The expert evidence submitted to this session then is salutary if not awesome. The experts opined that Germany’s exchequer alone lost approximately €50 billion in tax revenue. Evidence was also given about efforts being undertaken to recover this money.

Staying with Germany, the committee heard that German prosecutors all over the country are collectively investigating around 900 people. It heard that the targets of this endeavour comprise 130 banks and that, in relation to individuals who are suspects, the bulk of these are bankers, brokers and lawyers. One of the expert witnesses, Christoph Spengel, professor of international business taxation at Mannheim University, polemically described cum-ex trading as “the biggest tax robbery in European history”.

The UK exchequer was never exposed to loss as a result of cum-ex but it is now established that traders and professional advisors resident here played major, and probably essential, roles either as principals or facilitators. Many of the shares listed at the German and Danish stock markets used in cum-ex trades were lent by institutions, such as pension funds, resident in England and those institutional shareholders were advised by FCA regulated professionals working in capital markets. It is not by chance that SKAT decided to launch its claim for restitution of its enormous losses against over a century of opponents before the English High Court.

On the regulatory front, there finally is a partial answer to the question of what the FCA is doing about cum-ex. In February 2020 Mark Steward, its head of enforcement, publicly forecast that regulatory hostilities were about to commence against an array of FCA-regulated banks and individuals for their complicity in cum-ex. A leak from someone familiar with the cases several months later revealed that FCA Enforcement was probing 14 firms and six individuals.

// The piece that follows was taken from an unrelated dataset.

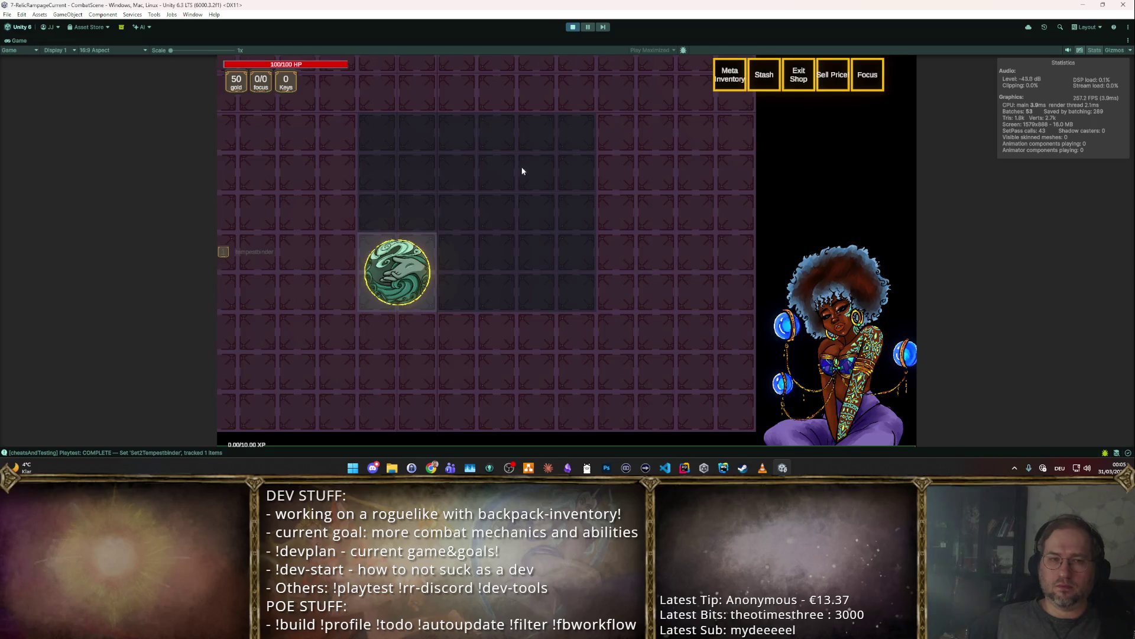
{"action": "left_click", "coordinate": [573, 27]}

But this semblance of activity melted into indecision as nothing then happened.

The judgment of the Administrative Court delivered on 24 February provides a crack of light into what the FCA has been up to in private. The case is called R (T and I) v FCA. The identities of T, and his company I, are hidden.

In 2015 SKAT asked the FCA to investigate T and I concerning their alleged promotion of cum-ex between 2013 and 2015. There was a relaxed FCA response, with an investigation not commenced until 2017. That gradually wound its way over the ensuing 18 months, culminating in T and I being served with warning notices in June 2020, a few months after Steward’s speech. The aptly named judge in this case, Mr Justice Swift, wryly observed that the FCA’s leisurely handling of the SKAT allegations “does not suggest this matter has figured as one of the FCA’s top priorities.” The judge held that the FCA’s apparent languor partly justified his granting to T and I the remedy they sought: a stay of proceedings against them by the FCA until at least 2022.

Three points arising from this judgment are worth making. First, the FCA appears to have decided that the evidence of T’s involvement with cum-ex amounted to conduct that was dishonest and lacked integrity, contrary to the requirement to act with integrity enshrined in Principle 1 of the FCA’s Statements of Principle for Approved Persons.

The FCA made the most serious allegation of misconduct it could. This is ominous for the other persons under FCA investigation, as a finding of a breach of that principle would be catastrophic for the firm or person involved. Almost inevitably, as demonstrated in the FCA’s early March decision against market making trader Adrian Horn for wash trading, a breach of that Principle leads to prohibition. If the FCA were to go for a less serious finding under Principles 2 or 3 for its other targets, those persons could professionally survive, although the fine would likely be huge.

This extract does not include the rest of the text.